Second, this mission of mercy is specifically extended and given to people
Who are very much unlike Jesus:
They aren’t Jews, they live in places he’s not supposed to go,
In conditions that create major discomfort,
And they have problems he isn’t necessarily even required to care about.
He could live his whole life in their absence and be just fine,
Yet he cares enough about them,
Although he hasn’t even met them, to go to wherever they are:
To show the power of God, yes,
But to show it people who themselves had every right to pass him by.
He crosses boundaries left and right; he crosses them and crosses them,
Taking their residue to the next place and to the next place,
Enfolding them in a message of mercy and healing
That isn’t just some pie-in-the-sky scenario,
But is real, and Godly, and very much in simple human terms, on a human scale:
A daughter restored to sanity and a deaf man who can hear.
Third, when they are healed, they praise God!
They may return to their appointed daily rounds,
But it is with words of thanksgiving on their lips – doxology and love
To a God who does all things well,
Or, as the Greek text tells us, Makes all things beautiful.

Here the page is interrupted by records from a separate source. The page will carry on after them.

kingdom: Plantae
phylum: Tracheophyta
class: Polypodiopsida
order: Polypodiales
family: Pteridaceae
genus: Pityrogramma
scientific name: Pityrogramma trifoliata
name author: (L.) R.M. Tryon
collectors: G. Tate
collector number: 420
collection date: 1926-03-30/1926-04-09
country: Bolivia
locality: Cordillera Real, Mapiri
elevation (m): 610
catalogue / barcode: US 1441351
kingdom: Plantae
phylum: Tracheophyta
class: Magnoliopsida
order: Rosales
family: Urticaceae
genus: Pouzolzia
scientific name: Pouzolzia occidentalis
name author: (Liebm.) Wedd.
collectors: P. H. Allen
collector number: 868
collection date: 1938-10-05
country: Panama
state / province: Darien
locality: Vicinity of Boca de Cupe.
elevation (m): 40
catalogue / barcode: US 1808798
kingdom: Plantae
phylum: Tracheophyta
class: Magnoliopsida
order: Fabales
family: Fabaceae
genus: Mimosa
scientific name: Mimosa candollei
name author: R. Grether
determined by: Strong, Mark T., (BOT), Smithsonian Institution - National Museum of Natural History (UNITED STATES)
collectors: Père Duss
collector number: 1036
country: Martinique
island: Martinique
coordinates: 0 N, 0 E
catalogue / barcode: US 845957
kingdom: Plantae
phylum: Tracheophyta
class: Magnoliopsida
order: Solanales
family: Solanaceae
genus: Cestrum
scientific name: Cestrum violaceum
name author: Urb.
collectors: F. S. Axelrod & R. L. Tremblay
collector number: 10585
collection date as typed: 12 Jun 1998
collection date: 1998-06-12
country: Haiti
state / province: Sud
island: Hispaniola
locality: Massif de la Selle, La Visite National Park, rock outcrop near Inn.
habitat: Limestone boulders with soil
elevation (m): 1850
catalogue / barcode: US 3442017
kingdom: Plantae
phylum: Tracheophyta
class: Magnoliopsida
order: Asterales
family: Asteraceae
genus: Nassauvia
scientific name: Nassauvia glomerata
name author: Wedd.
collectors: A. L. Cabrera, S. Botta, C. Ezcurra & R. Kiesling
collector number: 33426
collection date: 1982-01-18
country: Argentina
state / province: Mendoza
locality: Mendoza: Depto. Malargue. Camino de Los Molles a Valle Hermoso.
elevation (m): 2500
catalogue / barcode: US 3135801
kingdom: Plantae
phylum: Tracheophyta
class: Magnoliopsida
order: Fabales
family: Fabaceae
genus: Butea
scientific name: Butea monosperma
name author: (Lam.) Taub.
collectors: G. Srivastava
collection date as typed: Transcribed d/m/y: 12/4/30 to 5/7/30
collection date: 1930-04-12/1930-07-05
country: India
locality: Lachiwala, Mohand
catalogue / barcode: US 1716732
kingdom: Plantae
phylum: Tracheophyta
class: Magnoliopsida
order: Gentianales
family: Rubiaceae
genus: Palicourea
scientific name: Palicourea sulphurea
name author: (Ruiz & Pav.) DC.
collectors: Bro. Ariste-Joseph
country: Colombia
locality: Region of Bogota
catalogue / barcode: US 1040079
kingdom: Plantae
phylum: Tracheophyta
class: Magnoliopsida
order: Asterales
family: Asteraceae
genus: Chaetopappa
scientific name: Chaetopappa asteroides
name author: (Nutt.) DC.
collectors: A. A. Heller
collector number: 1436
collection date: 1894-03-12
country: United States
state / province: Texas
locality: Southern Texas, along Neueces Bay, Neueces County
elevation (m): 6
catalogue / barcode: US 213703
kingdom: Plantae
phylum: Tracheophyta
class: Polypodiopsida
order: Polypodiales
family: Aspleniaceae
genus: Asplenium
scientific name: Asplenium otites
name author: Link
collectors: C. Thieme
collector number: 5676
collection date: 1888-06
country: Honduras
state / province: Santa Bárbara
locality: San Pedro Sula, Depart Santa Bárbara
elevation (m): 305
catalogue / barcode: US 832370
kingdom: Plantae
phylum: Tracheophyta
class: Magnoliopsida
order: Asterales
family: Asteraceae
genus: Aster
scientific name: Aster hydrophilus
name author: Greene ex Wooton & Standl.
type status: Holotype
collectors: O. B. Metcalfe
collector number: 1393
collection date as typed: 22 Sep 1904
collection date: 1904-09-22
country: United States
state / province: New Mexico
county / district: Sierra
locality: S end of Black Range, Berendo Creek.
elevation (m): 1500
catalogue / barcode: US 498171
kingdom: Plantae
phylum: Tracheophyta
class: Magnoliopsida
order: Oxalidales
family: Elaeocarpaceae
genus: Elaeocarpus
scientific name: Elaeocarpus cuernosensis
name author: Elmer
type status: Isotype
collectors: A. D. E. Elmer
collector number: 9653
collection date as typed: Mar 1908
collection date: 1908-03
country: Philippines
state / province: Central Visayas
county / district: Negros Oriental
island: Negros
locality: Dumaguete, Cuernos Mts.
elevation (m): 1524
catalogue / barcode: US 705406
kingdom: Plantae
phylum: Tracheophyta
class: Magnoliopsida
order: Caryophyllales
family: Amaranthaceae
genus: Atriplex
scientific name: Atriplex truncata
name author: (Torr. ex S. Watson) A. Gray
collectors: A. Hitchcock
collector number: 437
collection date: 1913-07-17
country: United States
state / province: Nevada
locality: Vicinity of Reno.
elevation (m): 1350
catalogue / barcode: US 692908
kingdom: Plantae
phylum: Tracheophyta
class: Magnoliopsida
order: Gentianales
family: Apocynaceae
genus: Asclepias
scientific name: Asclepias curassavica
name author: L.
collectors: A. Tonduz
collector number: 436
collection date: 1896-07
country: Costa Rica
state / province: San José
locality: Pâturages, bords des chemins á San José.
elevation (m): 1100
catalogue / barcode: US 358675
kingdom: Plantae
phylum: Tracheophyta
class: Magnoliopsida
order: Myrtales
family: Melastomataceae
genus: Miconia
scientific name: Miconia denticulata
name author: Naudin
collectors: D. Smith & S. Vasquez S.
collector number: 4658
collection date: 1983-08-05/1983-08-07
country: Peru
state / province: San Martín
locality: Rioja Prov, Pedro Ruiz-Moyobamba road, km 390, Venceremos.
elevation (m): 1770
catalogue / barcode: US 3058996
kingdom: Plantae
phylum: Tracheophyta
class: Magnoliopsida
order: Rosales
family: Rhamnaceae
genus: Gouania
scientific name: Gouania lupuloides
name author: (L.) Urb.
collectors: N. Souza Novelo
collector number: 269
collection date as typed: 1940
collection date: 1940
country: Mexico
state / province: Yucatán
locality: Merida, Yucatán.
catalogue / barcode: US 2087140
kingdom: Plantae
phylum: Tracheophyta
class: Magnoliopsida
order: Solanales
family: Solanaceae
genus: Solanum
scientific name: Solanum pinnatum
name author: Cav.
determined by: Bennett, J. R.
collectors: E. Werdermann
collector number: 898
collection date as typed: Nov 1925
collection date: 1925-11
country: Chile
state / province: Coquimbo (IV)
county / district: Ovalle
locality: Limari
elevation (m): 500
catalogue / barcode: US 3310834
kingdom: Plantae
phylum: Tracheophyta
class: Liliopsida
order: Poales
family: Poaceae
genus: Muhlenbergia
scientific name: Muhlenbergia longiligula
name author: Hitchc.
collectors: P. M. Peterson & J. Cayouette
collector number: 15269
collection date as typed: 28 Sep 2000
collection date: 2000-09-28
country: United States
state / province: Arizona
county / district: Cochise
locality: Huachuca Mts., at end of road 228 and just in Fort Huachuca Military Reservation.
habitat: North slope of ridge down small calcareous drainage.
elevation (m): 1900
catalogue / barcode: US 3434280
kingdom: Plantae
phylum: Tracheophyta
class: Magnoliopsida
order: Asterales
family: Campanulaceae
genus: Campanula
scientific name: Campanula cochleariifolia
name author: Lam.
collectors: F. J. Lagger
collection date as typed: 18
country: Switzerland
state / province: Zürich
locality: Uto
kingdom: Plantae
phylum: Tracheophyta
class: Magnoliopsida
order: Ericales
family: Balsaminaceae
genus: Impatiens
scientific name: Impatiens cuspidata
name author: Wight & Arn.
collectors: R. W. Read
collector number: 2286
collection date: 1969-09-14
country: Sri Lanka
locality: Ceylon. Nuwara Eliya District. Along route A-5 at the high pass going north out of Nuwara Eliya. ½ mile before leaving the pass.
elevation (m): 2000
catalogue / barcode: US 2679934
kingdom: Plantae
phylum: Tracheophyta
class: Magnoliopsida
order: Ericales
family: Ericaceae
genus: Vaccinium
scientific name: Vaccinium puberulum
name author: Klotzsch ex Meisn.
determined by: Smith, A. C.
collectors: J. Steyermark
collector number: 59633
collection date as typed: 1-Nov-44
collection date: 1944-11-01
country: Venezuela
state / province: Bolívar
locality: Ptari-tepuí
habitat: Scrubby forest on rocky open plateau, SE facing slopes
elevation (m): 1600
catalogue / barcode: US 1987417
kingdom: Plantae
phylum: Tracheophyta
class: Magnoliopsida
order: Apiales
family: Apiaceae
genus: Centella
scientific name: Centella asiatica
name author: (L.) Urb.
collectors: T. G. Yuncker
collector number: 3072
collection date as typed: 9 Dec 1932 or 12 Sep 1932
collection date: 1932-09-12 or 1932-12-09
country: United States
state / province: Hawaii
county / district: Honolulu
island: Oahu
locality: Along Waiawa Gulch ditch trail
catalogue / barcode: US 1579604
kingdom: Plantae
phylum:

It is not the pantheon of gods in the cities –
Gods who demand selfish sacrifices of wine and grain and oil –
But it is a God who demands a harvest of mercy,
A God who shows us, through Jesus, that rules about who is unclean
Ultimately pale in comparison to rules about who receives mercy and kindness.
See! Whoever they are, whatever they’ve been through, whatever situation they’re in,
They rise and walk and are whole.
Long before Jesus, the prophet Hosea wrote in the voice of God,
“I desire mercy, not sacrifice.”
And it is in following these words of advice from scripture
That Jesus shows his followers what true worship really looks like.